This is somewhere near to the WW2 bunker on Great Ayton Moor. The smoke was heading straight towards Guisborough.
Now it’s been a year since the Government committed to banning rotational burning on peatlands. However, nothing has happened. This is perhaps not surprising since it has had the coronavirus to deal with, but there is a fear that the Government is prevaricating to protect grouse moor owners.
Tomorrow (Wednesday 18th November 2020 at 4.30 pm), there is a debate on moorland burning in the Westminster Hall. There is just time to write to your MP reminding him/her to attend the debate and to urge the Government to act on its commitments. The RSPB has launched a little tool which conveniently allows you to have a letter sent automatically to your MP.
This photo was taken when I was running across Gisborough Moor. If I was ‘as fit as a butcher’s dog’ like our esteemed Prime Minister I might have been tempted to nip over for a closer shot. It’s such a strange expression, certainly Victorian.

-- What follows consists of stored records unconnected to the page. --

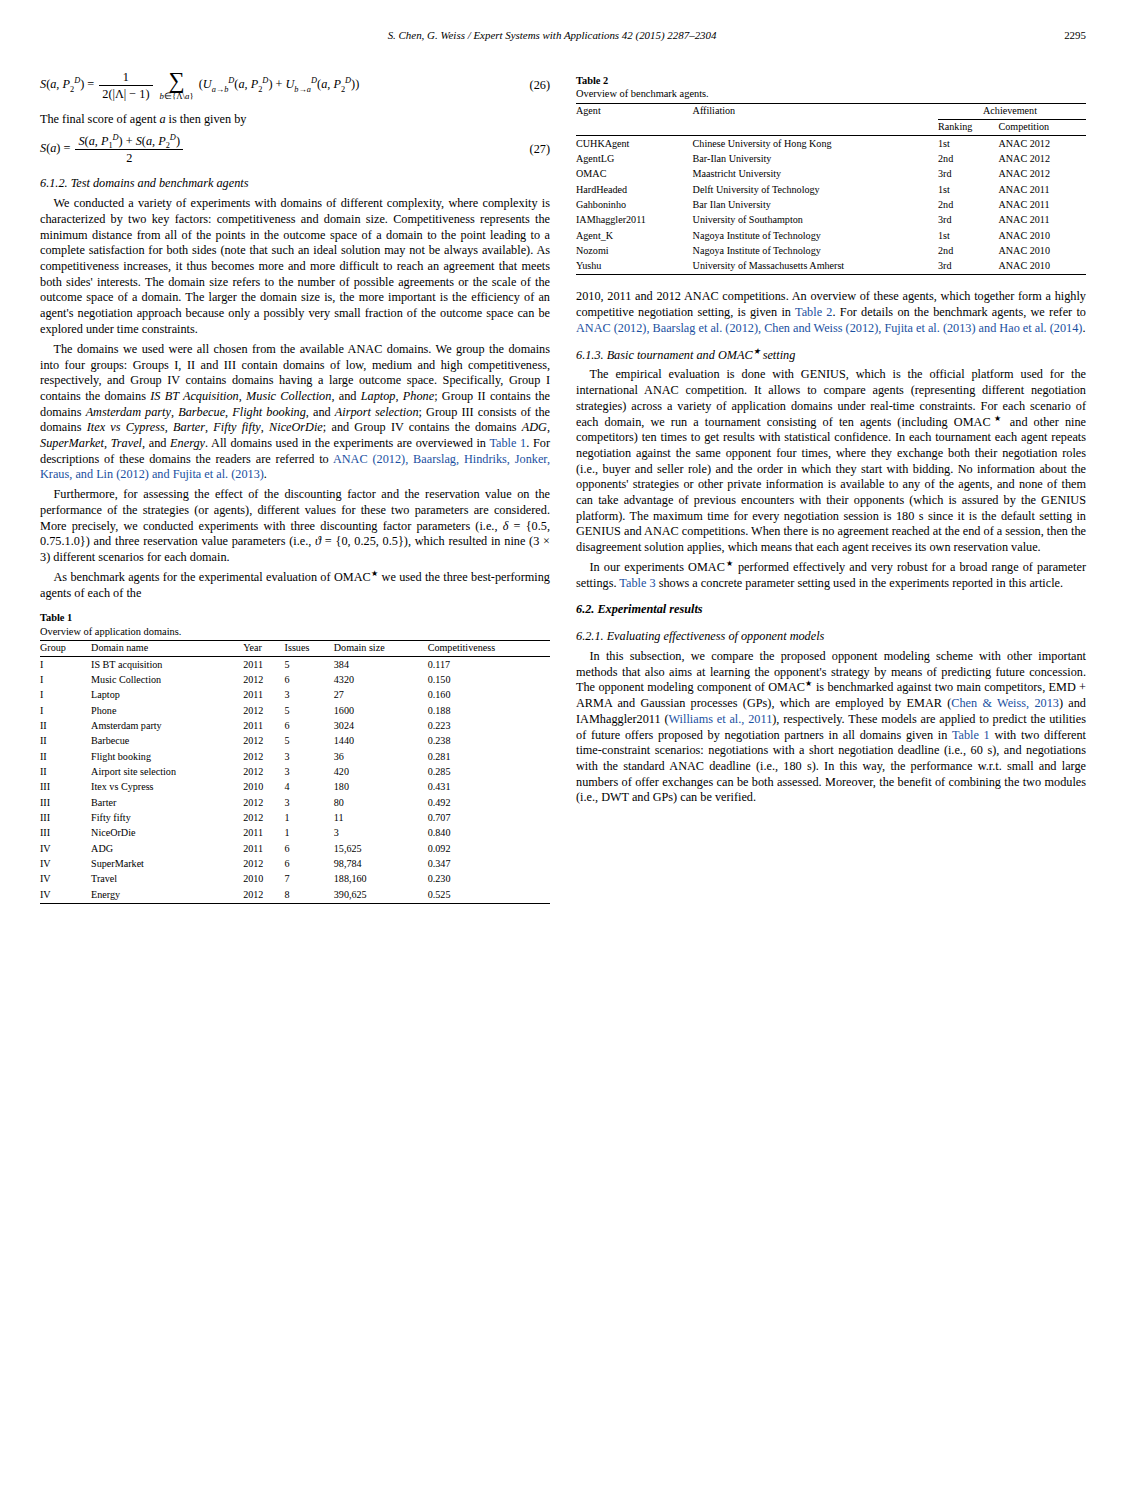S. Chen, G. Weiss / Expert Systems with Applications 42 (2015) 2287–2304
2295
S(a, P2D) = 12(|Λ| − 1) ∑b∈{Λ\a} (Ua→bD(a, P2D) + Ub→aD(a, P2D))
(26)
The final score of agent a is then given by
S(a) = S(a, P1D) + S(a, P2D) 2
(27)
6.1.2. Test domains and benchmark agents
We conducted a variety of experiments with domains of different complexity, where complexity is characterized by two key factors: competitiveness and domain size. Competitiveness represents the minimum distance from all of the points in the outcome space of a domain to the point leading to a complete satisfaction for both sides (note that such an ideal solution may not be always available). As competitiveness increases, it thus becomes more and more difficult to reach an agreement that meets both sides' interests. The domain size refers to the number of possible agreements or the scale of the outcome space of a domain. The larger the domain size is, the more important is the efficiency of an agent's negotiation approach because only a possibly very small fraction of the outcome space can be explored under time constraints.
The domains we used were all chosen from the available ANAC domains. We group the domains into four groups: Groups I, II and III contain domains of low, medium and high competitiveness, respectively, and Group IV contains domains having a large outcome space. Specifically, Group I contains the domains IS BT Acquisition, Music Collection, and Laptop, Phone; Group II contains the domains Amsterdam party, Barbecue, Flight booking, and Airport selection; Group III consists of the domains Itex vs Cypress, Barter, Fifty fifty, NiceOrDie; and Group IV contains the domains ADG, SuperMarket, Travel, and Energy. All domains used in the experiments are overviewed in Table 1. For descriptions of these domains the readers are referred to ANAC (2012), Baarslag, Hindriks, Jonker, Kraus, and Lin (2012) and Fujita et al. (2013).
Furthermore, for assessing the effect of the discounting factor and the reservation value on the performance of the strategies (or agents), different values for these two parameters are considered. More precisely, we conducted experiments with three discounting factor parameters (i.e., δ = {0.5, 0.75.1.0}) and three reservation value parameters (i.e., ϑ = {0, 0.25, 0.5}), which resulted in nine (3 × 3) different scenarios for each domain.
As benchmark agents for the experimental evaluation of OMAC★ we used the three best-performing agents of each of the
Table 1
Overview of application domains.
| Group | Domain name | Year | Issues | Domain size | Competitiveness |
| --- | --- | --- | --- | --- | --- |
| I | IS BT acquisition | 2011 | 5 | 384 | 0.117 |
| I | Music Collection | 2012 | 6 | 4320 | 0.150 |
| I | Laptop | 2011 | 3 | 27 | 0.160 |
| I | Phone | 2012 | 5 | 1600 | 0.188 |
| II | Amsterdam party | 2011 | 6 | 3024 | 0.223 |
| II | Barbecue | 2012 | 5 | 1440 | 0.238 |
| II | Flight booking | 2012 | 3 | 36 | 0.281 |
| II | Airport site selection | 2012 | 3 | 420 | 0.285 |
| III | Itex vs Cypress | 2010 | 4 | 180 | 0.431 |
| III | Barter | 2012 | 3 | 80 | 0.492 |
| III | Fifty fifty | 2012 | 1 | 11 | 0.707 |
| III | NiceOrDie | 2011 | 1 | 3 | 0.840 |
| IV | ADG | 2011 | 6 | 15,625 | 0.092 |
| IV | SuperMarket | 2012 | 6 | 98,784 | 0.347 |
| IV | Travel | 2010 | 7 | 188,160 | 0.230 |
| IV | Energy | 2012 | 8 | 390,625 | 0.525 |
Table 2
Overview of benchmark agents.
| Agent | Affiliation | Achievement |
| --- | --- | --- |
| Ranking | Competition |
| CUHKAgent | Chinese University of Hong Kong | 1st | ANAC 2012 |
| AgentLG | Bar-Ilan University | 2nd | ANAC 2012 |
| OMAC | Maastricht University | 3rd | ANAC 2012 |
| HardHeaded | Delft University of Technology | 1st | ANAC 2011 |
| Gahboninho | Bar Ilan University | 2nd | ANAC 2011 |
| IAMhaggler2011 | University of Southampton | 3rd | ANAC 2011 |
| Agent_K | Nagoya Institute of Technology | 1st | ANAC 2010 |
| Nozomi | Nagoya Institute of Technology | 2nd | ANAC 2010 |
| Yushu | University of Massachusetts Amherst | 3rd | ANAC 2010 |
2010, 2011 and 2012 ANAC competitions. An overview of these agents, which together form a highly competitive negotiation setting, is given in Table 2. For details on the benchmark agents, we refer to ANAC (2012), Baarslag et al. (2012), Chen and Weiss (2012), Fujita et al. (2013) and Hao et al. (2014).
6.1.3. Basic tournament and OMAC★ setting
The empirical evaluation is done with GENIUS, which is the official platform used for the international ANAC competition. It allows to compare agents (representing different negotiation strategies) across a variety of application domains under real-time constraints. For each scenario of each domain, we run a tournament consisting of ten agents (including OMAC★ and other nine competitors) ten times to get results with statistical confidence. In each tournament each agent repeats negotiation against the same opponent four times, where they exchange both their negotiation roles (i.e., buyer and seller role) and the order in which they start with bidding. No information about the opponents' strategies or other private information is available to any of the agents, and none of them can take advantage of previous encounters with their opponents (which is assured by the GENIUS platform). The maximum time for every negotiation session is 180 s since it is the default setting in GENIUS and ANAC competitions. When there is no agreement reached at the end of a session, then the disagreement solution applies, which means that each agent receives its own reservation value.
In our experiments OMAC★ performed effectively and very robust for a broad range of parameter settings. Table 3 shows a concrete parameter setting used in the experiments reported in this article.
6.2. Experimental results
6.2.1. Evaluating effectiveness of opponent models
In this subsection, we compare the proposed opponent modeling scheme with other important methods that also aims at learning the opponent's strategy by means of predicting future concession. The opponent modeling component of OMAC★ is benchmarked against two main competitors, EMD + ARMA and Gaussian processes (GPs), which are employed by EMAR (Chen & Weiss, 2013) and IAMhaggler2011 (Williams et al., 2011), respectively. These models are applied to predict the utilities of future offers proposed by negotiation partners in all domains given in Table 1 with two different time-constraint scenarios: negotiations with a short negotiation deadline (i.e., 60 s), and negotiations with the standard ANAC deadline (i.e., 180 s). In this way, the performance w.r.t. small and large numbers of offer exchanges can be both assessed. Moreover, the benefit of combining the two modules (i.e., DWT and GPs) can be verified.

I know it is supposed to give the allusion of superior fitness but in my imagination, a dog being able to gorge on scraps of fat all day would be the doggie equivalent of a couch potato.
I have only once, as I recall, come across the term in general usage. That was 30/40 years ago on a construction site on the Tees. It was then used to describe the attractiveness of one of the office girls.
And whilst we are on 19th-century slang, did you know a ‘flapdoodler’ is a charlatan namby-pamby political speaker.